Passa na tela a relação dos créditos de um filme que gostaria muito de ver. Mais uns 30 botões e descubro que será exibido novamente daqui a três dias, às 3h50. Volto a zapear.
Subo todos os filmes, desço todos os filmes e vou eliminando. Free Willy 2 não; a História da Sogra de Elza não; Minha Amiga Flika não; A História Realmente Sem Fim não; A Vingança do Tataraneto do Capitão Blood não; A Madre Rebelde não.
Resta zapear mais adiante, invadindo os canais salada de frutas. Em meio àqueles canais recheados com abobrinhas, e risos de claque, mais dois canais de filmes. No primeiro, propaganda, no segundo, propaganda. Descubro horrorizado que estou num horário onde só há intervalos. Estou num intervalo multidimensional. Ninguém deveria ligar a TV neste horário. Só há propagandas e créditos.
Olhando a revista eletrônica constato que há algo para ser visto no canal do Ted Turner. Lá chegando, após 22 minutos de chamadas e comerciais, passo a assistir a um clássico de época. Nosso herói vem cambaleando, doente, faminto, pelas vias estreitas de uma Paris da Insurreição Democrática, quando surge do nada um disco voador. Sim, um disco voador com seres antenados.

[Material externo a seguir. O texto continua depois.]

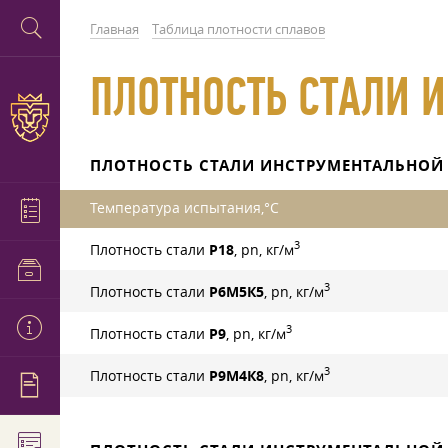
Главная
Таблица плотности сплавов
ПЛОТНОСТЬ СТАЛИ 
ПЛОТНОСТЬ СТАЛИ ИНСТРУМЕНТАЛЬНОЙ
Температура испытания,°С
3
Плотность стали
Р18
, pn, кг/м
3
Плотность стали
Р6М5К5
, pn, кг/м
3
Плотность стали
Р9
, pn, кг/м
3
Плотность стали
Р9М4К8
, pn, кг/м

O volume salta algo como 20 dB. Saltamos todos de susto ao mesmo tempo, eu, minhas pipocas e o poodle. Os alienígenas anunciam nova rodada de comerciais e chamadas de programação. Recomposto do susto, resolvo ler um livro enquanto aguardo o reinício do filme. Guerra e Paz será suficiente? Na infância escolheria As Aventuras do Sr. Pickwick de Charles Dickens. Aquilo sim era uma história sem fim. Sempre dormia na nona página, segundo parágrafo.

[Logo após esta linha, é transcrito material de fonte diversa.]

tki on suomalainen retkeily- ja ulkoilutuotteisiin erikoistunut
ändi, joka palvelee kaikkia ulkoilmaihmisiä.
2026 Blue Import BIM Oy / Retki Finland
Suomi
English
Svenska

Deixo os livros de lado e começo a zapear para me distrair. Devo ter dormido no primeiro Bloomberg, canal para hipnose coletiva. Ainda bem que não perdi nada do filme, pois cochilei por apenas 20 minutos. O pessoal do disco voador manda um raio que destrói um prédio e, repentinamente, nosso herói continua cambaleando, doente, faminto, .... Após cinco minutos de filme, novo intervalo. Não levo um susto tão grande, já estava algo preparado. Aproveito para assar um churrasquinho. Depois do almoço poderei assistir ao resto do filme.
A forma de assistir à televisão mudou muito depois que a ela aplicaram a relativística temporal social. Antes todos assistiam a tudo ao mesmo tempo. Com o advento da TV via satélite e da TV digital, iniciou-se uma justiça social aplicada ao tempo em que assistimos aos programas.
Quanto mais sofisticado o sistema de transmissão, maior será o atraso. Enquanto os pobres comemoram os gols dos jogos dos seus times, os ricos ainda assistem às cenas de até 15 s atrás, ficando na constrangedora situação de não saber ainda de quem foi o gol. Se a doméstica for um pouco rápida, ou o apartamento pequeno, ela pode adentrar o reduto dos patrões com aquele ar de triunfo de quem já sabe o que aconteceu. Estes não têm coragem para lhe perguntar.
A doméstica não tem bola de cristal. Na cozinha há uma TV marca Stroessner de cinco polegadas que sintoniza apenas os canais abertos. É notório o aumento da venda de radinhos de pilha (caixas de abelhas) pelos camelôs. Para gente fina, que chega de gola alta, enormes óculos de sol e chapéu.
Triste ironia para os bem-afortunados: TV de plasma, transmissão digital e o gosto de estar assistindo a um replay. Salvos pela caixa de abelha, rebatizada como pré-monitor de áudio analógico.